ABBOTTABAD - The involvement of runaway militants, who had moved from Abbottabad’s mountainous areas to the northwestern tribal terrain after security forces had launched crackdown in the post-OBL operation scenario, is suspected in the rockets attack on PMA - a development seen as linked to Al-Qaeda operative’s killing in a drone strike.
Nearly after nine months of calm, fear revisited the cantonment city on Friday following the launch of nine rockets directed at Pakistan Military Academy (PMA), three of which damaged a part of its outer wall. While Abbottabad police’s top brass is clueless, official sources point to the involvement of those militants in the incident, who had abandoned their hideouts located in the city’s remote hilly belt to avoid being hunt down after Osama bin Laden’s killing. Just a day earlier on Thursday, the Army Chief General Ashfaq Parvez Kayani had visited Abbottabad to attend an official ceremony organised by Frontier Force Regiment (FFR), whose offices are situated some three kilometres away from the PMA. The intelligence agencies, it is learnt, had cautioned the security forces that a red colour Toyota double-cabin jeep could be used in any untoward activity ahead of General Kayani’s visit. Any further details to this effect are not known.
Sources privy to the investigation say the possible linkages between the reported killing of Aslam Awan, an Al-Qaeda operative in a drone attack in North Waziristan, and the PMA attack were being probed. Awan, who hailed from Abbottabad, was reportedly targeted on this month’s 10th. 
Talking to TheNation, District Police Officer (DPO), Abbottabad, Karim Khan said the matter regarding the suspected involvement of militants in the rockets attack was being probed. “We would share our findings with the press soon. It would be premature jumping to conclusions before the completion of investigation.” Without specifying any number, the DPO said that several people were nabbed in connection with Friday’s attack.
Scores of militants along with their families had made Abbotabad’s Jhangi Syedan and related mountain terrain their save havens in the recent years. This newspaper had unearthed their presence during course of follow-up reporting on OBL operation in May last year. Several of these militants included the breakaway factions of Tehreek-e-Taliban Pakistan (TTP) who had revolted against the TTP central leadership and parted ways. The prominent among them were the slain Qari Zainuddin Mehsud and his accomplices. Mehsud’s family was living in Jhangi Syedan mountain just a few kilometres away from Abbottabad city. On May 17, The Nation had broken the story regarding arrests of two cousins and a brother of Zainuddin Mehsud from that area who were respectively identified as Ali Shaban Mehsud, Qari Zaryab Mehsud and Abdullah Khan. Later, the DPO Abbottabad had confirmed this development.

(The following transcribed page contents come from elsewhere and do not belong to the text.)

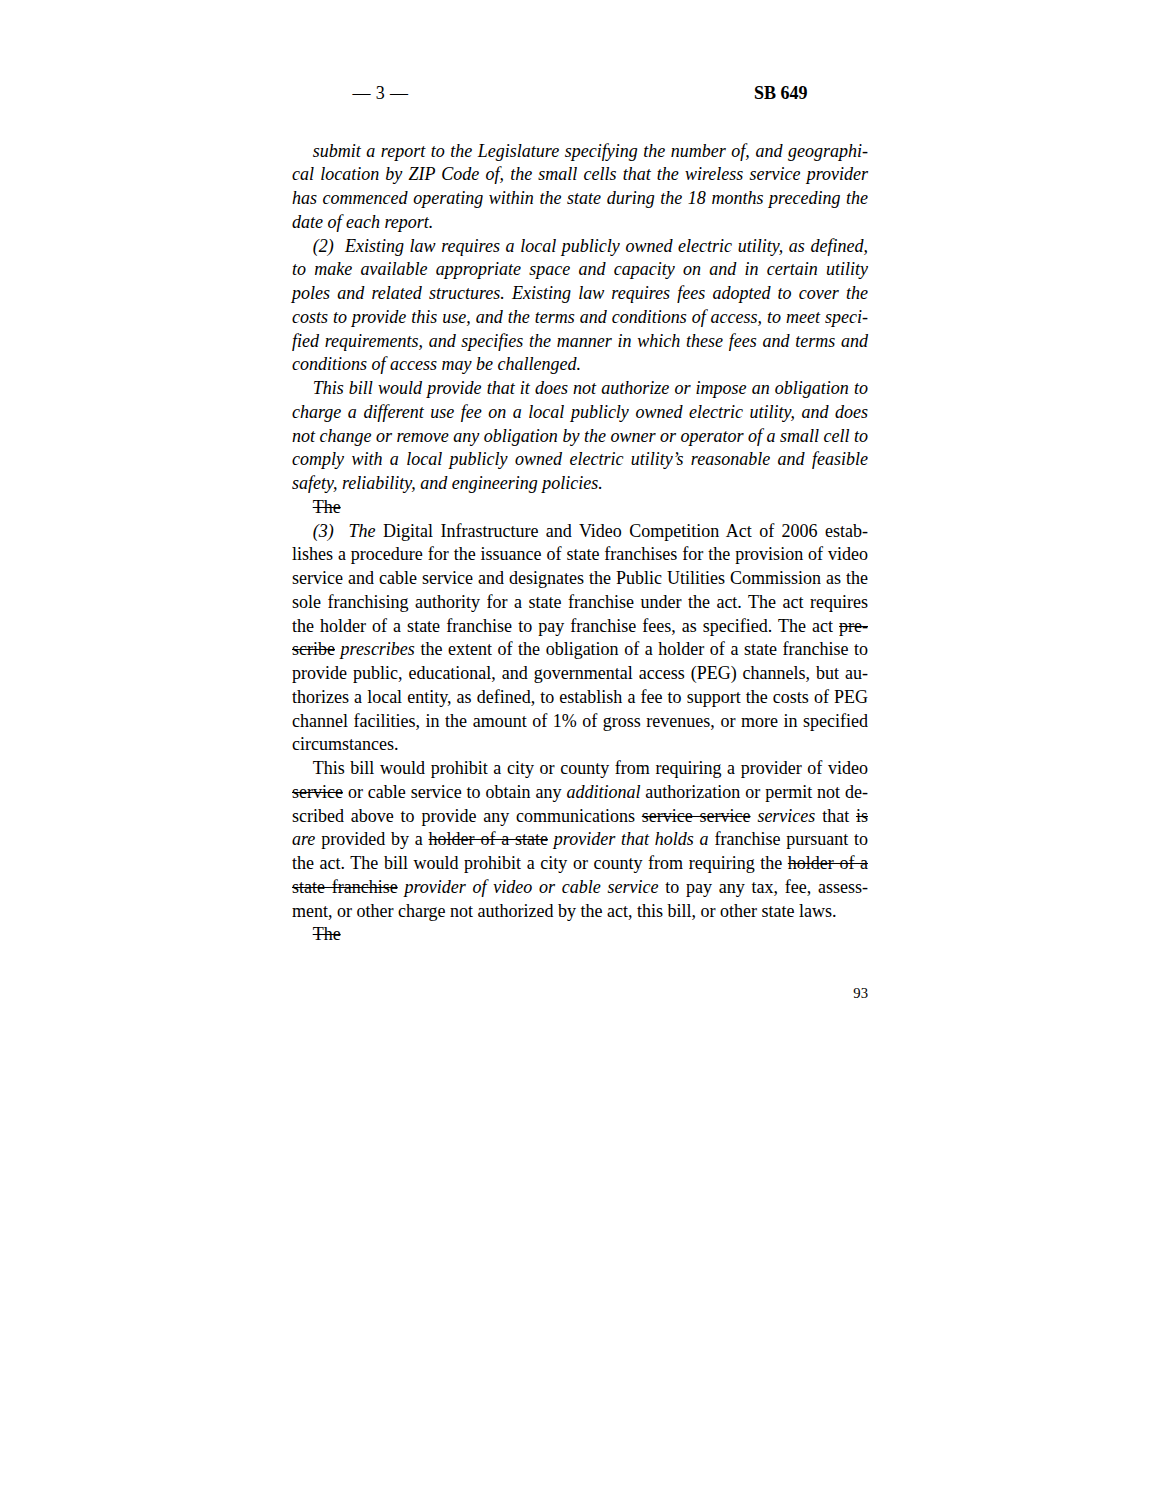— 3 — SB 649
submit a report to the Legislature specifying the number of, and geographical location by ZIP Code of, the small cells that the wireless service provider has commenced operating within the state during the 18 months preceding the date of each report.
(2) Existing law requires a local publicly owned electric utility, as defined, to make available appropriate space and capacity on and in certain utility poles and related structures. Existing law requires fees adopted to cover the costs to provide this use, and the terms and conditions of access, to meet specified requirements, and specifies the manner in which these fees and terms and conditions of access may be challenged.
This bill would provide that it does not authorize or impose an obligation to charge a different use fee on a local publicly owned electric utility, and does not change or remove any obligation by the owner or operator of a small cell to comply with a local publicly owned electric utility’s reasonable and feasible safety, reliability, and engineering policies.
The
(3) The Digital Infrastructure and Video Competition Act of 2006 establishes a procedure for the issuance of state franchises for the provision of video service and cable service and designates the Public Utilities Commission as the sole franchising authority for a state franchise under the act. The act requires the holder of a state franchise to pay franchise fees, as specified. The act prescribe prescribes the extent of the obligation of a holder of a state franchise to provide public, educational, and governmental access (PEG) channels, but authorizes a local entity, as defined, to establish a fee to support the costs of PEG channel facilities, in the amount of 1% of gross revenues, or more in specified circumstances.
This bill would prohibit a city or county from requiring a provider of video service or cable service to obtain any additional authorization or permit not described above to provide any communications service service services that is are provided by a holder of a state provider that holds a franchise pursuant to the act. The bill would prohibit a city or county from requiring the holder of a state franchise provider of video or cable service to pay any tax, fee, assessment, or other charge not authorized by the act, this bill, or other state laws.
The
93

Following crackdowns, the militants had reportedly moved to Dera Ismail Khan, Tank, Aurakzai and Mohmand Agencies but wwing to the launch of military operations in tribal areas, some militant factions are reportedly trying to relocate to Abbottabad’s remote belt.  The Nawashehr mountain could be an easy launching pad for miscreants possibly because it has close proximity to Thandiani, a hilly range of Abbottabad district where security surveillance is minimum. Thandiani mountains connect to Muzzaffarabad, Galiyat and Upper Hazara that comprises significant tribal population. The PMA boundary wall faces the posh areas of Jinnahabad Township, Habibullah Colony and Bilal Town at three sides while the fourth one that was targeted, was exposed to Kakul village, located closely to Nawashehr mountain-a less secured area.